Magazine #2 | Summer 2023
PaLM: The Wrong Understanding of Efficiency
Google’s 540-Billion-Parameter Language Model PaLM
In spring 2022, Google researchers unveiled a new AI language tool called the Pathways Language Model, or PaLM. Its capabilities include the ability to interpret inputted text and produce new, meaningful text segments of its own. Whereas previous models like BERT (110 million parameters) or GPT-3 (175 billion parameters) attracted attention due to their incredible size, PaLM has now set a new record, with 540 billion parameters. Parameters are values that a Machine Learning model learns during the training process, and they form the basis for the outcomes the model then produces.
The number of parameters also determines the number of computing operations that must be performed and, thus, the amount of energy consumed. It is likely that a model with 540 billion parameters also consumes an extremely high amount of energy – during development, during training and, presumably, also during use.
At the same time, the Google research team claims to have made a breakthrough in terms of training efficiency. This advance has been achieved, the researchers say, by way of newly developed hardware called Tensor Processing Units (TPUs), which enable accelerated computation, and through new strategies in parallel computing. Google says it was able to significantly reduce the amount of time it took to train the vast model, thus saving energy.
A single training run of PaLM at a Google data center in Oklahoma, which obtains 89 percent of its energy requirements from carbon-free energy sources, resulted in 271.43 tons of CO2 emissions. That is roughly the equivalent to the emissions produced by a fully occupied commercial jet during 1.5 flights across the United States.
Comparative values regarding the emissions produced by previous models during training are mostly based on estimates. As such, one can only assume that around 270 tons of CO2 emissions for a system as large as PaLM represents, from a relative point of view, a significant improvement. But the question remains as to why a far more efficient hardware innovation and new training methods were only deployed to make models even larger, rather than to improve the energy efficiency of smaller, yet still quite substantial models. That isn’t just irresponsible from the perspective of resource conservation. Such vast models also make it more difficult to detect and remove discriminatory, misogynistic and racist content from the data used in training.

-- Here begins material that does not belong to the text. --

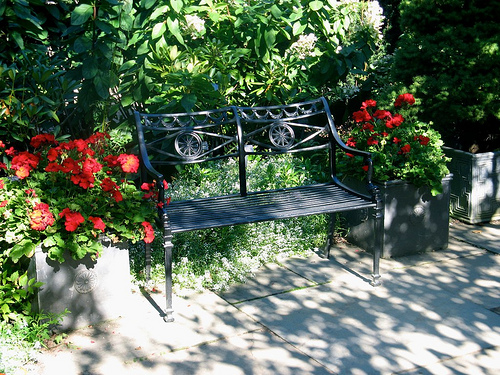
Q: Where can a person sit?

Machine Learning research has not yet focused sufficiently on resource conservation – and it’s not just Big Tech companies that must be held accountable on the issue. The example of PaLM once again clearly shows that the mentality of “the bigger the better” continues to dominate Machine Learning research, which stands in direct contrast to the urgent need to reduce resource consumption in the entire digital sector, especially in the resource-intensive AI branch.
Furthermore, Google’s emphasis on the comparatively low emissions produced during the training of PaLM is misleading. The training of a model never reflects the total amount of emissions generated – indeed, it is often just a fraction of that total. To be able to make a comprehensive determination regarding the resource efficiency of specific AI systems, emissions produced during development and application must be quantified along with the emissions associated with the hardware used. Google could at least have specified the number of training runs it performed during the development phase and how high emissions were in total. That, though, would likely have produced a significantly different image – and the green finish Google has sought to apply to itself would quickly have flaked off.